- [SOURCE MATERIAL]:
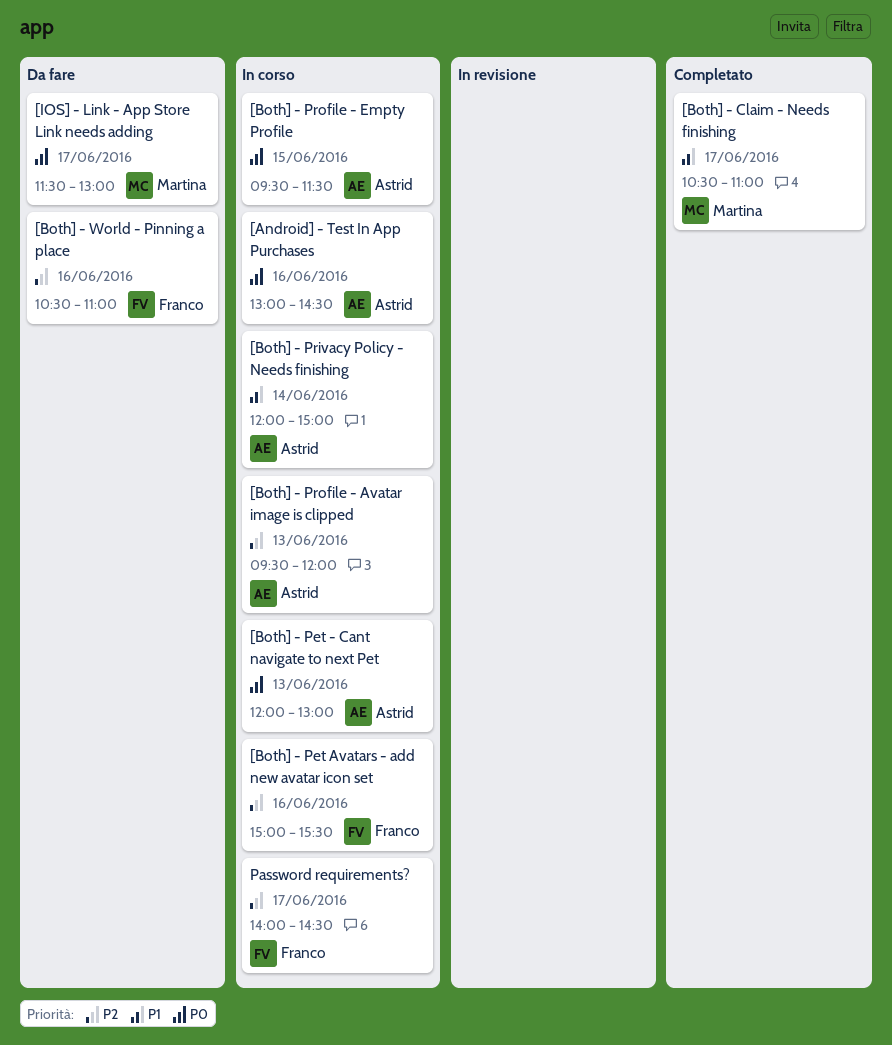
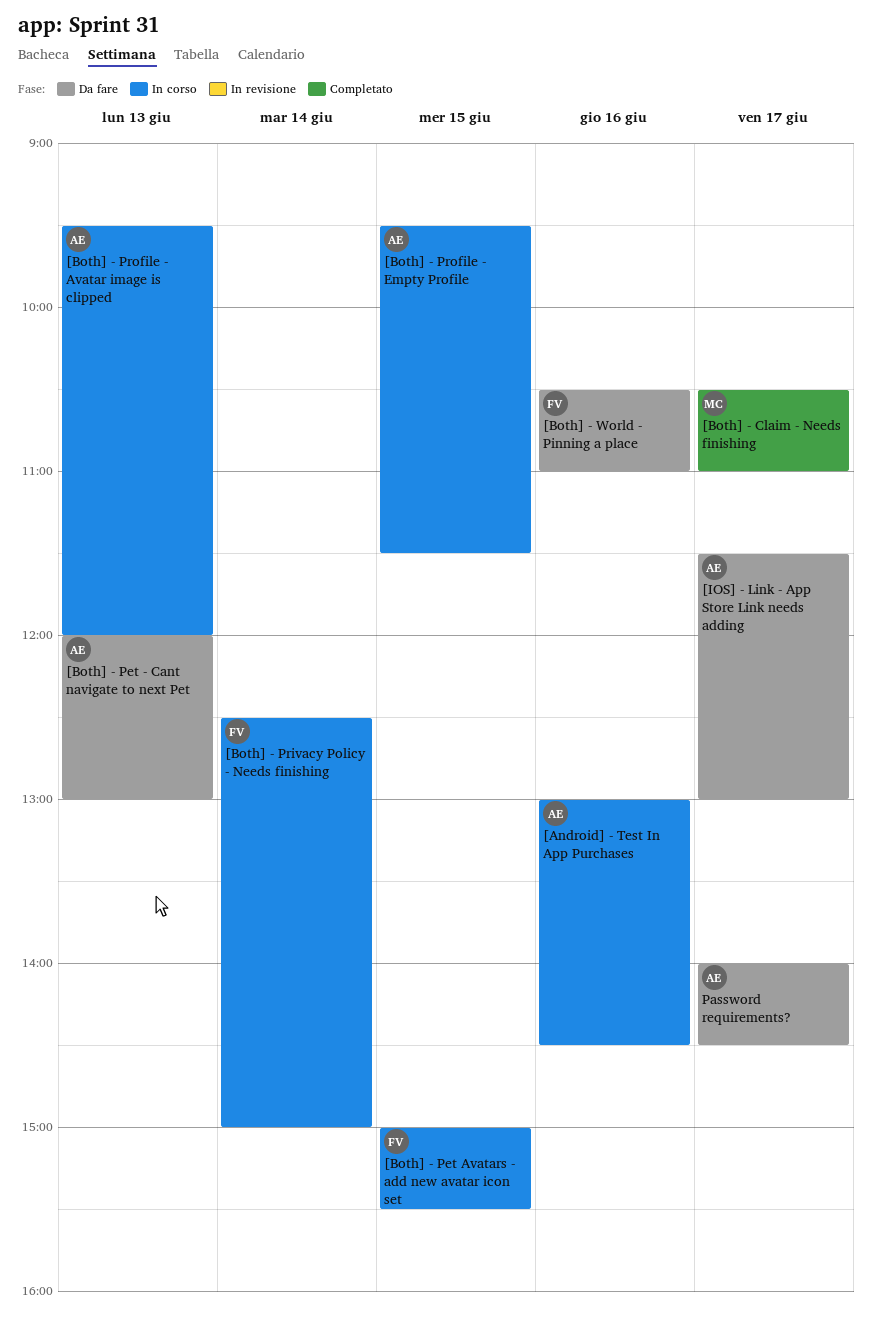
[Both] - Pet - Cant navigate to next Pet, status: In corso -> Da fare
[Both] - Pet Avatars - add new avatar icon set, day: Jun 16 -> Jun 15
[Both] - Privacy Policy - Needs finishing, owner: Astrid -> Franco
[Both] - Privacy Policy - Needs finishing, begins: 12:00 -> 12:30
[IOS] - Link - App Store Link needs adding, owner: Martina -> Astrid
Password requirements?, status: In corso -> Da fare
Password requirements?, owner: Franco -> Astrid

- [YOUR GOAL]: Your answer must be an exact copy of every entry, with the pictures left out.

- [RESULT OF THIS EXERCISE]:
[Both] - Pet - Cant navigate to next Pet, status: In corso -> Da fare
[Both] - Pet Avatars - add new avatar icon set, day: Jun 16 -> Jun 15
[Both] - Privacy Policy - Needs finishing, owner: Astrid -> Franco
[Both] - Privacy Policy - Needs finishing, begins: 12:00 -> 12:30
[IOS] - Link - App Store Link needs adding, owner: Martina -> Astrid
Password requirements?, status: In corso -> Da fare
Password requirements?, owner: Franco -> Astrid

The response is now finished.